Re: These new diffs are great, but...
* Goswin von Brederlow:
>> However, patching rred to apply patches in a single run would be a
>> good start because all further optimizations will need it.
> Why should the number of chunks matter?
If you use the naïve algorithm, it does. But rred implements
something more involved, leading to a O(patch-files * lines + changes)
complexity (or something very similar).
> What matters is reading, parsing and writing the file O(lines) and
> then the number of changes (lines of changes) O(changes). Combined
> this gives O(lines + changes) if the file is read once at the start
> and then all patches are applied.
I guess you'll find it very hard to get down to O(lines + changes). 8-)
Either you need to make multiple passes over the original file (like
the current code does), or you need to combine patch files before
applying them. The latter involves some kind of sorting, and unless
you postulate an upper bound on the number of lines in a file, you'll
end up with super-linear complexity.
> You can do that by combining the individual patch files or by teaching
> rred to do a single run with multiple patch files. Same result. Both
> solve the problem of O(lines * chunks + changes) complexity.

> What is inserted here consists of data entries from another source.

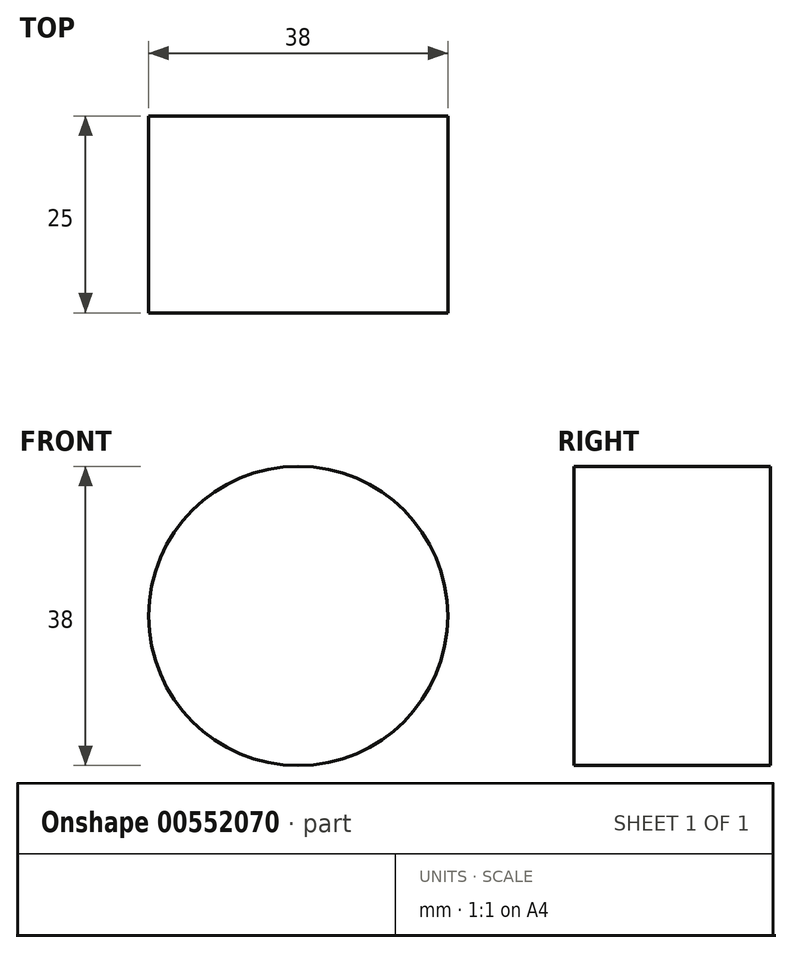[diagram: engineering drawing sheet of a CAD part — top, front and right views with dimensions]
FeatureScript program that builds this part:
annotation { "Feature Type Name" : "Feature", "Feature Type Description" : "" }
export const myFeature = defineFeature(function(context is Context, id is Id, definition is map)
    precondition{}
    {
        {
            var Q0;
            Q0=qCreatedBy(makeId("Front.planeOp"),FACE);
            var sketch = newSketch(context, id + "F0", { "sketchPlane" : qUnion([Q0])});
            skCircle(sketch, "E0", {"center": v(-46.93, 38.17) * mm, "radius": 19 * mm});
            skSolve(sketch);
        }
        {
            var Q0;
            Q0 = qSketchRegion(id + "F0", true);
            extrude(context, id + "F1", {"entities" : qUnion([Q0]), "depth" : 25 * mm, "offsetDistance" : 25 * mm});
        }
    });
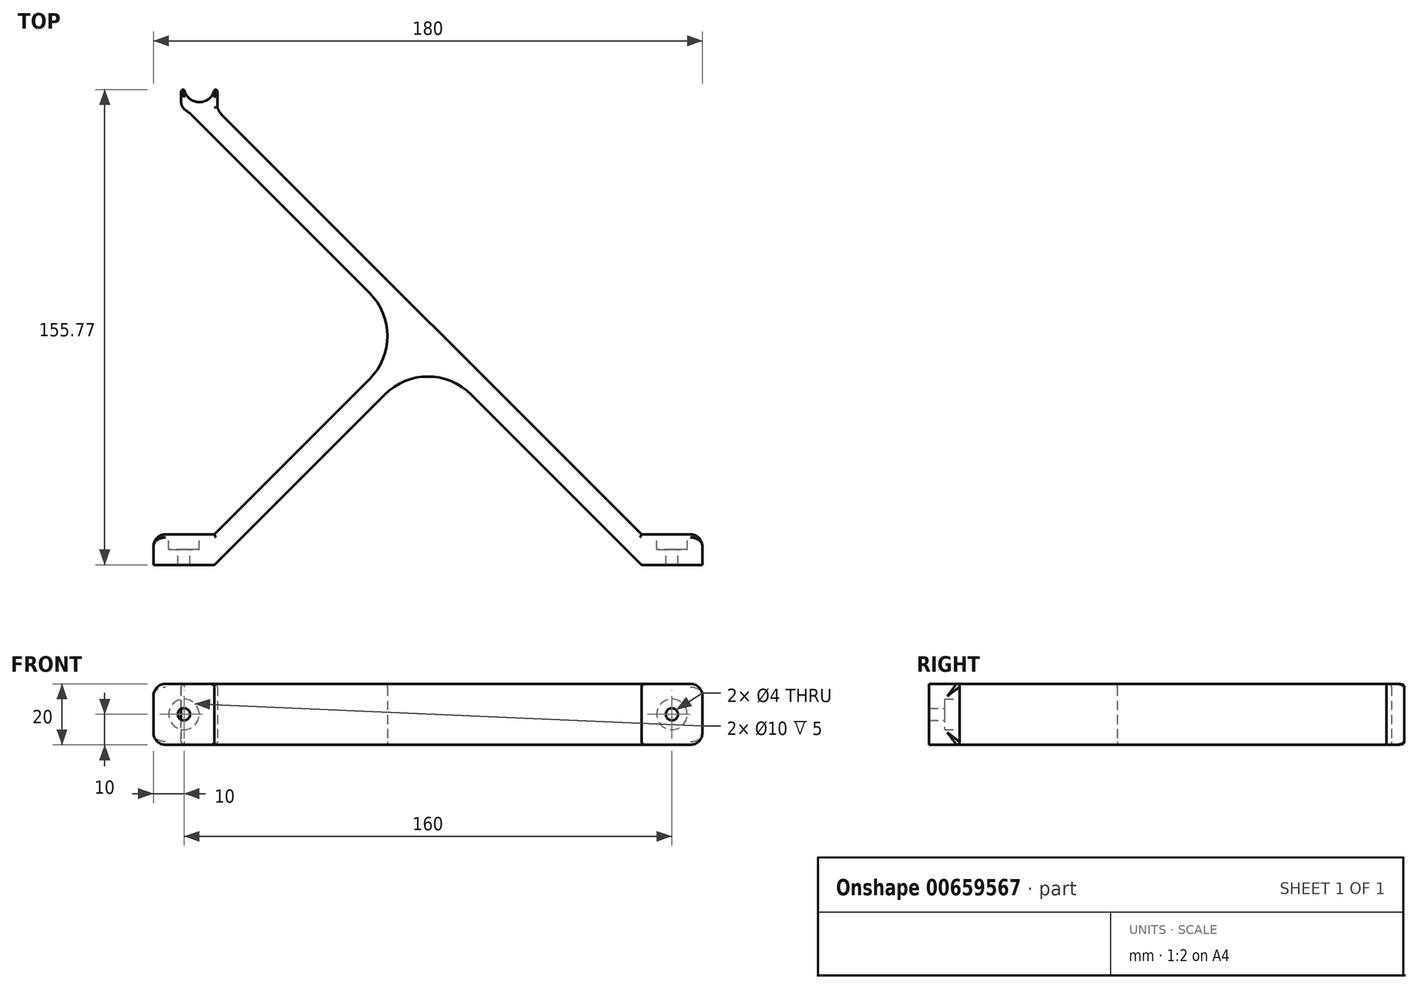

The real problem is that APT's architecture doesn't allow rred to look
at all patches at once. At least that's what I've been told.
> As for using pointers to lines and shuffeling them that seems to be
> the only sane thing to do. All patch operations are line based so it
> is essential that a line can be found and replaced in O(1). A simple
> array of pointers to lines solves that.
Inserting in the middle of an array is not a constant-time operation.
That's why the naïve algorithm is slow.